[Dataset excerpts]
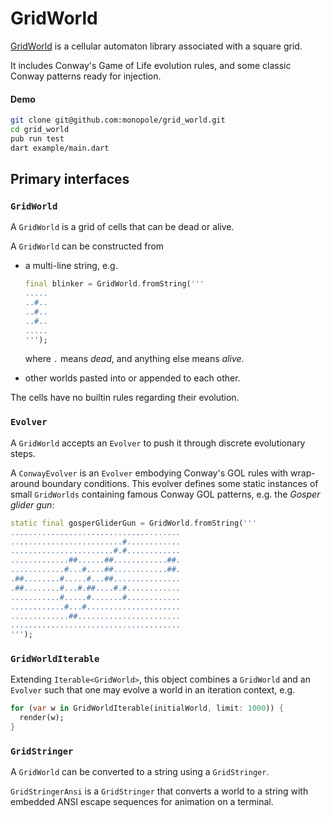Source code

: # GridWorld

[GridWorld] is a cellular automaton library associated with a square grid.

It includes Conway's Game of Life evolution rules, and some classic
Conway patterns ready for injection.

#### Demo

```bash
git clone git@github.com:monopole/grid_world.git
cd grid_world
pub run test
dart example/main.dart
```

## Primary interfaces
 
### `GridWorld`

A `GridWorld` is a grid of cells that can be dead or alive.

A `GridWorld` can be constructed from

 * a multi-line string, e.g.
   ```dart
   final blinker = GridWorld.fromString('''
   .....
   ..#..
   ..#..
   ..#..
   .....
   ''');
   ```

   where `.` means _dead_, and anything else means _alive_.

 * other worlds pasted into or appended to each other.

The cells have no builtin rules regarding their evolution.


### `Evolver`

A `GridWorld` accepts an `Evolver` to push it
through discrete evolutionary steps.

A `ConwayEvolver` is an `Evolver` embodying Conway's
GOL rules with wrap-around boundary conditions.
This evolver defines some static instances of
small `GridWorlds` containing famous Conway GOL
patterns, e.g. the _Gosper glider gun_:

```dart
static final gosperGliderGun = GridWorld.fromString('''
......................................
.........................#............
.......................#.#............
.............##......##............##.
............#...#....##............##.
.##........#.....#...##...............
.##........#...#.##....#.#............
...........#.....#.......#............
............#...#.....................
.............##.......................
......................................
''');
```

### `GridWorldIterable`

Extending `Iterable<GridWorld>`, this object combines a `GridWorld` and
an `Evolver` such that one may evolve a world in an iteration context, e.g.

```dart
for (var w in GridWorldIterable(initialWorld, limit: 1000)) {
  render(w);
}
```

### `GridStringer`

A `GridWorld` can be converted to a string using
a `GridStringer`.

`GridStringerAnsi` is a `GridStringer` that converts a world
to a string with embedded ANSI escape sequences for
animation on a terminal.

[GridWorld]: https://pub.dev/packages/grid_world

▶ _Problem to work on_
In the entries above, find the line with "The cells have" and the line with "This evolver defines some static instances of", then restate word for word both of them and every line between, with nothing more.

▶ _Solution to this problem_
The cells have no builtin rules regarding their evolution.


### `Evolver`

A `GridWorld` accepts an `Evolver` to push it
through discrete evolutionary steps.

A `ConwayEvolver` is an `Evolver` embodying Conway's
GOL rules with wrap-around boundary conditions.
This evolver defines some static instances of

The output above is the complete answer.